▶ [What the task requires]: What is needed is an exact copy of the records below, minus any pictures.

Start of Data listing

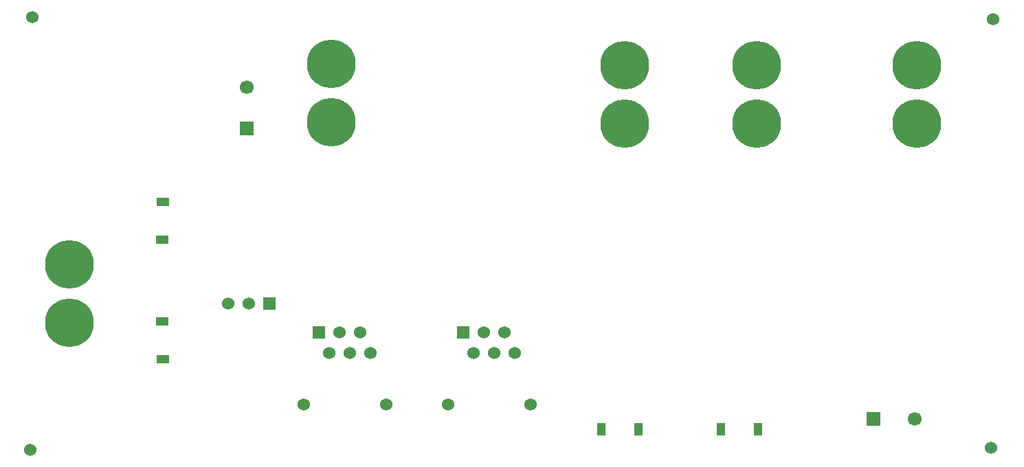
<source format=gbr>
%TF.GenerationSoftware,Altium Limited,Altium Designer,19.1.8 (144)*%
G04 Layer_Color=255*
%FSLAX26Y26*%
%MOIN*%
%TF.FileFunction,Pads,Bot*%
%TF.Part,Single*%
G01*
G75*
%TA.AperFunction,ComponentPad*%
%ADD23R,0.039370X0.059055*%
%ADD24R,0.059055X0.039370*%
%ADD25C,0.236220*%
%ADD26C,0.060000*%
%ADD27R,0.060000X0.060000*%
%ADD28C,0.066929*%
%ADD29R,0.066929X0.066929*%
%ADD30R,0.066929X0.066929*%
%TA.AperFunction,WasherPad*%
%ADD31C,0.060000*%
D23*
X3467559Y210197D02*
D03*
X3648661Y210000D02*
D03*
X3069921Y210197D02*
D03*
X2886850Y210000D02*
D03*
D24*
X760000Y1130000D02*
D03*
X760197Y1311102D02*
D03*
X760000Y732362D02*
D03*
X760197Y549291D02*
D03*
D25*
X4420000Y1975746D02*
D03*
Y1692281D02*
D03*
X3001124Y1975746D02*
D03*
Y1692281D02*
D03*
X1580000Y1983465D02*
D03*
Y1700000D02*
D03*
X3641124Y1975746D02*
D03*
Y1692281D02*
D03*
X310000Y1010000D02*
D03*
Y726535D02*
D03*
D26*
X1080000Y820000D02*
D03*
X1180000D02*
D03*
X1770000Y580000D02*
D03*
X1670000D02*
D03*
X1570000D02*
D03*
X1720000Y680000D02*
D03*
X1620000D02*
D03*
X1845000Y330000D02*
D03*
X1445000D02*
D03*
X2470000Y580000D02*
D03*
X2370000D02*
D03*
X2270000D02*
D03*
X2420000Y680000D02*
D03*
X2320000D02*
D03*
X2545000Y330000D02*
D03*
X2145000D02*
D03*
D27*
X1280000Y820000D02*
D03*
X1520000Y680000D02*
D03*
X2220000D02*
D03*
D28*
X4410000Y260000D02*
D03*
X1170000Y1870000D02*
D03*
D29*
X4210000Y260000D02*
D03*
D30*
X1170000Y1670000D02*
D03*
D31*
X130000Y2210000D02*
D03*
X120000Y110000D02*
D03*
X4790000Y2200000D02*
D03*
X4780000Y120000D02*
D03*
%TF.MD5,9c7863510cdc9d229628ab3a05e360fb*%
M02*

</source>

End of Data listing

▶ [Output of the task]:
<source format=gbr>
%TF.GenerationSoftware,Altium Limited,Altium Designer,19.1.8 (144)*%
G04 Layer_Color=255*
%FSLAX26Y26*%
%MOIN*%
%TF.FileFunction,Pads,Bot*%
%TF.Part,Single*%
G01*
G75*
%TA.AperFunction,ComponentPad*%
%ADD23R,0.039370X0.059055*%
%ADD24R,0.059055X0.039370*%
%ADD25C,0.236220*%
%ADD26C,0.060000*%
%ADD27R,0.060000X0.060000*%
%ADD28C,0.066929*%
%ADD29R,0.066929X0.066929*%
%ADD30R,0.066929X0.066929*%
%TA.AperFunction,WasherPad*%
%ADD31C,0.060000*%
D23*
X3467559Y210197D02*
D03*
X3648661Y210000D02*
D03*
X3069921Y210197D02*
D03*
X2886850Y210000D02*
D03*
D24*
X760000Y1130000D02*
D03*
X760197Y1311102D02*
D03*
X760000Y732362D02*
D03*
X760197Y549291D02*
D03*
D25*
X4420000Y1975746D02*
D03*
Y1692281D02*
D03*
X3001124Y1975746D02*
D03*
Y1692281D02*
D03*
X1580000Y1983465D02*
D03*
Y1700000D02*
D03*
X3641124Y1975746D02*
D03*
Y1692281D02*
D03*
X310000Y1010000D02*
D03*
Y726535D02*
D03*
D26*
X1080000Y820000D02*
D03*
X1180000D02*
D03*
X1770000Y580000D02*
D03*
X1670000D02*
D03*
X1570000D02*
D03*
X1720000Y680000D02*
D03*
X1620000D02*
D03*
X1845000Y330000D02*
D03*
X1445000D02*
D03*
X2470000Y580000D02*
D03*
X2370000D02*
D03*
X2270000D02*
D03*
X2420000Y680000D02*
D03*
X2320000D02*
D03*
X2545000Y330000D02*
D03*
X2145000D02*
D03*
D27*
X1280000Y820000D02*
D03*
X1520000Y680000D02*
D03*
X2220000D02*
D03*
D28*
X4410000Y260000D02*
D03*
X1170000Y1870000D02*
D03*
D29*
X4210000Y260000D02*
D03*
D30*
X1170000Y1670000D02*
D03*
D31*
X130000Y2210000D02*
D03*
X120000Y110000D02*
D03*
X4790000Y2200000D02*
D03*
X4780000Y120000D02*
D03*
%TF.MD5,9c7863510cdc9d229628ab3a05e360fb*%
M02*

</source>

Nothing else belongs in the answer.